Detect and pause process work until its memory goes down

Hello,

I have a process (A) that will continuously get new data from some external source. Every time another process request some data from A, A will return and remove it from its state, meaning that as long as data requests are faster or at the same speed as new data is collected by A, memory is not an issue.

As you can imagine, this is not the case, the rate that data is removed from A varies, so sometimes it is faster than the rate new data is arriving and sometimes is not.

To manage that, I was thinking of establishing some maximum allowed memory A can have, and if it reaches it, it will stop collecting data until the memory is lower again.

Example:
Maximum memory A is allowed to have is 5GB.

After collecting some data, it reached 5.1GB, instead of collecting more data, A sleeps for 10 seconds, after that it checks its ram usage again, if it is still bigger than 5GB, it sleeps again, if not, it resumes collecting new data.

My question is, first, is this a good solution/idea?

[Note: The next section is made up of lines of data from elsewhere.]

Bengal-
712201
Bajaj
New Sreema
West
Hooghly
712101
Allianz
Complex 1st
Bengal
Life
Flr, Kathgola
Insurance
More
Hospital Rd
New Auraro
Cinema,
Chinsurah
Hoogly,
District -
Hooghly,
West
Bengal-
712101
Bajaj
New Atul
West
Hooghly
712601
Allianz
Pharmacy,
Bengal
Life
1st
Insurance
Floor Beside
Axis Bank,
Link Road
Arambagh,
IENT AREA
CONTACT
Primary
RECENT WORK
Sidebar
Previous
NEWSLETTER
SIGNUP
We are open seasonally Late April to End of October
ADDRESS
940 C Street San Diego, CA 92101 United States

Also, how can I get this memory information for A process efficiently? I think I can get if from Process.info but I’m not sure which field total_heap_size, heap_size, stack_size, etc should I use.

Hello,
have you already looked at GenStage?
If I understand well, you are looking for some form of backpressure.
Hth.

I did, but as far as I know I cannot change the max_demand logic to check for the process stored memory and not just a number of demands, if that was possible I think GenStage would make perfect sense.

I see, having no real-world experience with this kind of problem I’m probably misunderstanding it, but searching a while I found a ‘solved’ thread in the forum where a memory issue was accounted with GenStage (edit: actually the subject was Flow): […] memory was growing quite fast to more than 1gb, I ctrl+ced to not exhaust my RAM".
Maybe that is an indirect way to keep memory under control? Sorry if getting it wrong.

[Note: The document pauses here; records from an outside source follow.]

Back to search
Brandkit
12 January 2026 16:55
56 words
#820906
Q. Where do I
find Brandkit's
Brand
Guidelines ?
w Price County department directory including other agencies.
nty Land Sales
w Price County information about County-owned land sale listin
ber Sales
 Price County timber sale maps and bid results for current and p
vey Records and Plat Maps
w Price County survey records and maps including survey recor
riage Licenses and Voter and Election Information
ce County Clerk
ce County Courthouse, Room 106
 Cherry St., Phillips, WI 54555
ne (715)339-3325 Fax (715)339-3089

If your state is going to be that big you’ll want to keep that data in ETS otherwise every iteration of that process state will he kept in memory until it’s garbage collected. And you can easily get the size of an ets table and base some logic off of that.

Take a look at Broadway for processing from that queue. It’s GenStage but with a lot of things already done for you.

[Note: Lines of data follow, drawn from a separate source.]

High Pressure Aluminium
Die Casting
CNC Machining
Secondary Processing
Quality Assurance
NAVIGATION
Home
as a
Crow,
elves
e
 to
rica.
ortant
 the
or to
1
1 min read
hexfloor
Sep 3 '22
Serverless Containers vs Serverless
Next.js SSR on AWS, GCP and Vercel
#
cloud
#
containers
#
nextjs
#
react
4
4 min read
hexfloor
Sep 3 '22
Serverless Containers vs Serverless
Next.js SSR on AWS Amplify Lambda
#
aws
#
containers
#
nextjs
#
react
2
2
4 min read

Hey @patrickdm, thanks for the suggestion, you are right in thinking that limiting the chunk size would fix it, but if I got it right this is only valid when I’m streaming something right (eg. a file content).

In my case, I have multiple external sources and its data is variable in size (that’s why I can’t limit it with max_demand).

I didn’t use ETS initially because the data is a list that is prepended with new data (in an ordered manner), so simply using a List sounded like a better fit.

But I guess I can have the same behavior if I use an ordered set ETS.

Thanks, I will try that!